# [TASK REQUIREMENTS]
Throughout the entries below, report every line where "國際商家" is found.
..............................
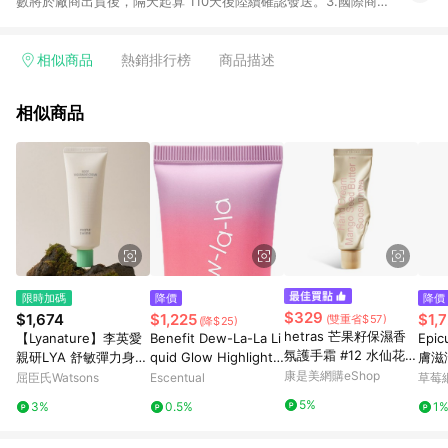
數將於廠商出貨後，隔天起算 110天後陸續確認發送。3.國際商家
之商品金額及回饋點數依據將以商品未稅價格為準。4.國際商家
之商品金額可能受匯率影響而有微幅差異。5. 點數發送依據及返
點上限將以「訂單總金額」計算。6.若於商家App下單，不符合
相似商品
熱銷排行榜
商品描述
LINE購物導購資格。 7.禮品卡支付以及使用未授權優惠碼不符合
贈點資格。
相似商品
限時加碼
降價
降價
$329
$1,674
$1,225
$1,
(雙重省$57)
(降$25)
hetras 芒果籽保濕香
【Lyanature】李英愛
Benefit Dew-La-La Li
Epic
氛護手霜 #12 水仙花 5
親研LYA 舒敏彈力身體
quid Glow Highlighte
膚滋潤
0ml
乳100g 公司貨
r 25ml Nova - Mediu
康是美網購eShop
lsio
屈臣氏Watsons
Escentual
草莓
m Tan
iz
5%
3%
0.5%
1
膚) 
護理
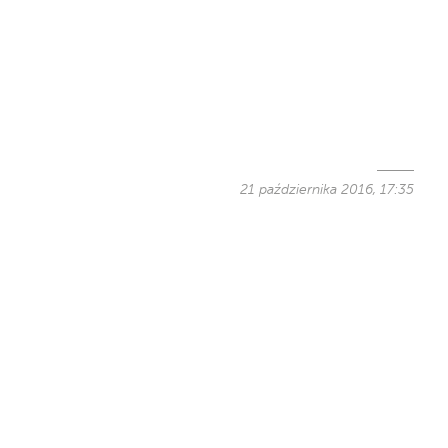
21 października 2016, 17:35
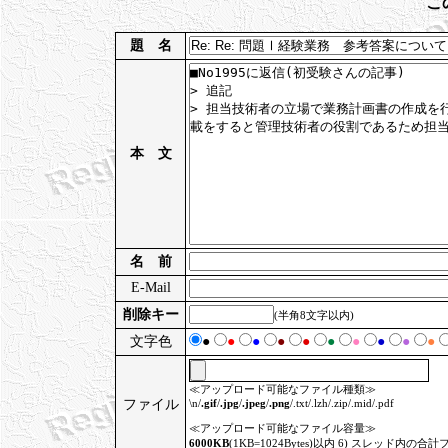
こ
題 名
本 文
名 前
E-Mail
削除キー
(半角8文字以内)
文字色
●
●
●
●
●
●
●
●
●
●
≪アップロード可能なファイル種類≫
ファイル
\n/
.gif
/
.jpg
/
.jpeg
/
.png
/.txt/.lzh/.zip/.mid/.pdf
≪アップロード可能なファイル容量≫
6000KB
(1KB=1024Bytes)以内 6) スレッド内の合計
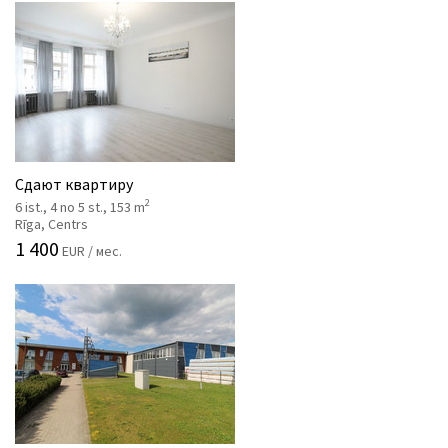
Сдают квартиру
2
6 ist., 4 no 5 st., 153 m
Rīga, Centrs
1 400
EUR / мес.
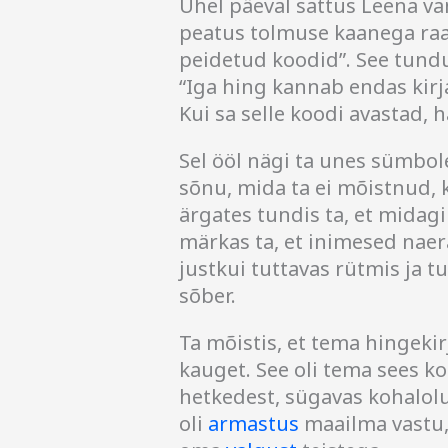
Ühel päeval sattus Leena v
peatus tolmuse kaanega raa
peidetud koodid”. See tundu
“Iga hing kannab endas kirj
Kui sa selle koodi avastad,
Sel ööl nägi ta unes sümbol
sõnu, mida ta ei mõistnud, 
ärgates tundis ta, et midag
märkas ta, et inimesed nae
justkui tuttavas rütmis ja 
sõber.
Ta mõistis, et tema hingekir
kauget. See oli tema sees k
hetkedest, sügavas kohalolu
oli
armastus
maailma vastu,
..............................
# [WRITTEN RESPONSE]
數將於廠商出貨後，隔天起算 110天後陸續確認發送。3.國際商家
之商品金額及回饋點數依據將以商品未稅價格為準。4.國際商家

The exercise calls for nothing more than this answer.